3 items
VERIFYING OHM’S LAW BY DIRECTLY OBSERVING ELECTRONS
Chapters 1,2
Posted on Capt 7th February 2006
Physicists can now determine the drift speed of electrons in a current carrying
conductor and have verified Ohm’s Law by directly observing electrons.
Electrons in a conductor can be thought of as electrically charged particles.
They will have random velocities, and with no applied voltage, there is no net
movement along the conductor and thus no electric current. When a voltage
V is applied across the conductor, all the electrons acquire a very very small
additional speed along the conductor - the so-called drift speed v.
The technique to measure their drift speed uses magnetic resonance imaging
(MRI) technology. Like all MRI systems, it detects particles by monitoring their
spin. In a magnetic field, the spin axis of each electron rotates, or precesses,
around the field, just as a tilted, spinning gyroscope or top precesses around
the vertical gravitational field. The precessing electrons generate radio waves
whose frequency depends on the magnetic field strength.
To measure electron velocity, a measurement with no current flowing through
the sample is taken. A short pulse of microwaves is used to start all the
electrons precessing. Although they started out synchronised, electrons in
different places soon get out of step because of their different local magnetic
fields. After a short while, a second pulse forces all the spins to jump ahead in
their cycles by different amounts, reversing their order, with the slowestprecessing spin in the lead and the fastest behind. After the same period of
time, this re-ordering caused the spins to line up again, just where they
started, and generate a radio “echo”. [An analogy for this would be as though
runners on a racetrack suddenly stopped five seconds into the race and then
ran backwards for five seconds, putting them all back at the start
simultaneously.]
When the same experiment is performed with an electric current flowing, the
electrons are now subjected to a whole range of magnetic field strengths and
thus precession speeds, as they move through the sample. So the second
pulse does not re-synchronize all of the spins, and analysis of the radio echo
showed how fast they moved along the conductor - ie their drift speed. A
major technical problem is that the electron current gives rise to its own
magnetic field. This can be cancelled it out by subtracting echoes from two
runs with different applied field arrangements. The experiments show that
electron drift velocity depends on current in just the way classical theory
predicts if the material used obeyed Ohm’s Law. I = nAqv. For a given
conductor, n, A and q are constant, so I  v.
Ohm’s Law requires that the ratio R = V/I is a constant. Thus for Ohm’s Law
to hold I  V, ie v  V, which is what the technique showed.

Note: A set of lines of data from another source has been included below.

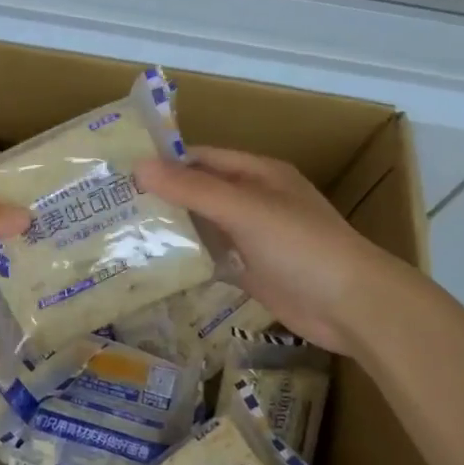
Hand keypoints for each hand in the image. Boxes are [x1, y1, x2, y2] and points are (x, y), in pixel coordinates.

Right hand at [137, 147, 411, 356]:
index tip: (121, 173)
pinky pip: (214, 258)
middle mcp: (255, 201)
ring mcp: (254, 238)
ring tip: (123, 234)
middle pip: (201, 192)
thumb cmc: (301, 246)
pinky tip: (155, 264)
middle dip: (163, 197)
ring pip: (205, 226)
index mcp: (259, 174)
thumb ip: (193, 190)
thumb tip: (139, 167)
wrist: (351, 306)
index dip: (165, 162)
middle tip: (112, 207)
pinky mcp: (253, 271)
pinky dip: (189, 259)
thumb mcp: (245, 209)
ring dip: (173, 228)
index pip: (203, 158)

Ref: Physical Review Letters. 27th January 2006.
MICROSCOPIC ANNIVERSARIES
Chapters 2, 5
Posted on Capt 2nd March 2006
The Scanning Tunnelling Microscope (STM) was first described 25 years ago
in an internal IBM document in March 1981. One of its drawbacks was that it
only works with materials that conduct electricity and can thus form part of an
electrical circuit with the quantum mechanical tunnelling current between the
tip and the surface itself.
This restriction was overcome 20 years ago this week with the announcement
of the AFM or Atomic Force Microscope. This measures the minute force
between the tip and the sample via the deflection of an extremely thin
cantilever. The deflection is monitored by the deflection of a laser beam from
the surface of the cantilever as it deflects. It can resolve down to single
atoms.
Incidentally, another 20th anniversary from the same laboratory was the
announcement of the discovery of ‘high temperature superconductivity’ at 35
K in an oxide of lanthanum, copper and barium. Although other materials with
significantly higher transition temperatures have been discovered, this
‘breakthrough’ has yet to see widespread commercial applications. The AFM
however, has revolutionised the study of biological (no vacuum is needed)
and non-conducting materials, and has fuelled the explosion of interest in
designer materials nanotechnology.
Ref: Nature 2 March 2006 p2, pp14-15
COMPUTING SCIENCE & SCIENTIFIC COMPUTING
interalia Chapters 1,2,3
Posted on Capt 28th March 2006
Planned for 2010, the Large Synoptic Survey Telescope’s 3 billion pixel
sensor array will start streaming 30 terabytes of data each night. Given clear
night skies, it will survey the whole night sky in just one week. Each week’s
survey will be analysed for transient changes building up a data base of
billions of objects. Such automation will change the way scientists generate
theories and test them. Scientists will have to understand computer science in
much the same way as they now have to understand mathematics as a tool
with which to do their jobs.
For another measure of the phenomenal changes taking place on the way
science is being done, consider the following. In the 1990s it took the
international human genome project a decade to sequence a single human
genome. At the current rate of technological innovation in gene sequencing,
by 2050 it will be feasible to determine the complete genome of every human
being on the planet.
As you read this a range of techniques from mathematics, statistics, and
computer science are being used to create scientific models from empirical
data in an automated way. Machine learning techniques are being used to
generate hypotheses from data, make predictions and test them.
Ref: Nature 23 March 2006 p383, 409.